Sam has to pay for his Part B premium - it is deducted from his Social Security check. He may call the Marketplace and request a refund. This will continue until the end of his 12 months of continues MAGI Medicaid eligibility. He will be reimbursed regardless of whether he is in a Medicaid managed care plan.

See GIS 18 MA/001 Medicaid Managed Care Transition for Enrollees Gaining Medicare (PDF) When that ends, he will renew Medicaid and apply for MSP with his local district. Individuals who are eligible for Medicaid with a spenddown can opt whether or not to receive MSP. (Medicaid Reference Guide (MRG) p. 19).

Obtaining MSP may increase their spenddown. MIPPA - Outreach by Social Security Administration -- Under MIPPA, the SSA sends a form letter to people who may be eligible for a Medicare Savings Program or Extra Help (Low Income Subsidy - LIS) that they may apply. The letters are. · Beneficiary has Extra Help (LIS), but not MSP · Beneficiary has no Extra Help (LIS) or MSP 6.

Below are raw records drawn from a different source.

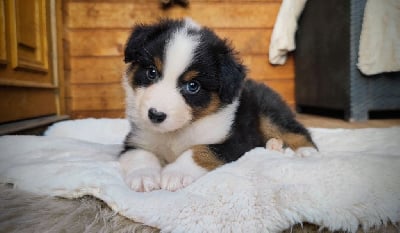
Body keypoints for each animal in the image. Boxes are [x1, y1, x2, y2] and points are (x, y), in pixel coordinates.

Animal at [119, 19, 316, 192]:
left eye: (193, 86)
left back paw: (307, 152)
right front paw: (143, 176)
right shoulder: (136, 137)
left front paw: (176, 173)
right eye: (151, 72)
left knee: (297, 130)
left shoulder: (234, 141)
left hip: (269, 112)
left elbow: (199, 150)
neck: (176, 131)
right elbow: (140, 153)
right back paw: (274, 145)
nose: (155, 115)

Enrolling in MSP for People Age 65+ who do Not have Free Medicare Part A - the "Part A Buy-In Program" Seniors WITHOUT MEDICARE PART A or B -- They may be able to enroll in the Part A Buy-In program, in which people eligible for QMB who are age 65+ who do not otherwise have Medicare Part A may enroll in Part A, with Medicaid paying the Part A premium. See Step-by-Step Guide by the Medicare Rights Center). This guide explains the various steps in "conditionally enrolling" in Part A at the SSA office, which must be done before applying for QMB at the Medicaid office, which will then pay the Part A premium. See also GIS 04 MA/013.

In June, 2018, the SSA revised the POMS manual procedures for the Part A Buy-In to to address inconsistencies and confusion in SSA field offices and help smooth the path for QMB enrollment. The procedures are in the POMS Section HI 00801.140 "Premium-Free Part A Enrollments for Qualified Medicare BenefiIaries." It includes important clarifications, such as. SSA Field Offices should explain the QMB program and conditional enrollment process if an individual lacks premium-free Part A and appears to meet QMB requirements. SSA field offices can add notes to the “Remarks” section of the application and provide a screen shot to the individual so the individual can provide proof of conditional Part A enrollment when applying for QMB through the state Medicaid program.

Beneficiaries are allowed to complete the conditional application even if they owe Medicare premiums. In Part A Buy-in states like NYS, SSA should process conditional applications on a rolling basis (without regard to enrollment periods), even if the application coincides with the General Enrollment Period. (The General Enrollment Period is from Jan 1 to March 31st every year, in which anyone eligible may enroll in Medicare Part A or Part B to be effective on July 1st). 7.

What happens after the MSP approval - How is Part B premium paid For all three MSP programs, the Medicaid program is now responsible for paying the Part B premiums, even though the MSP enrollee is not necessarily a recipient of Medicaid.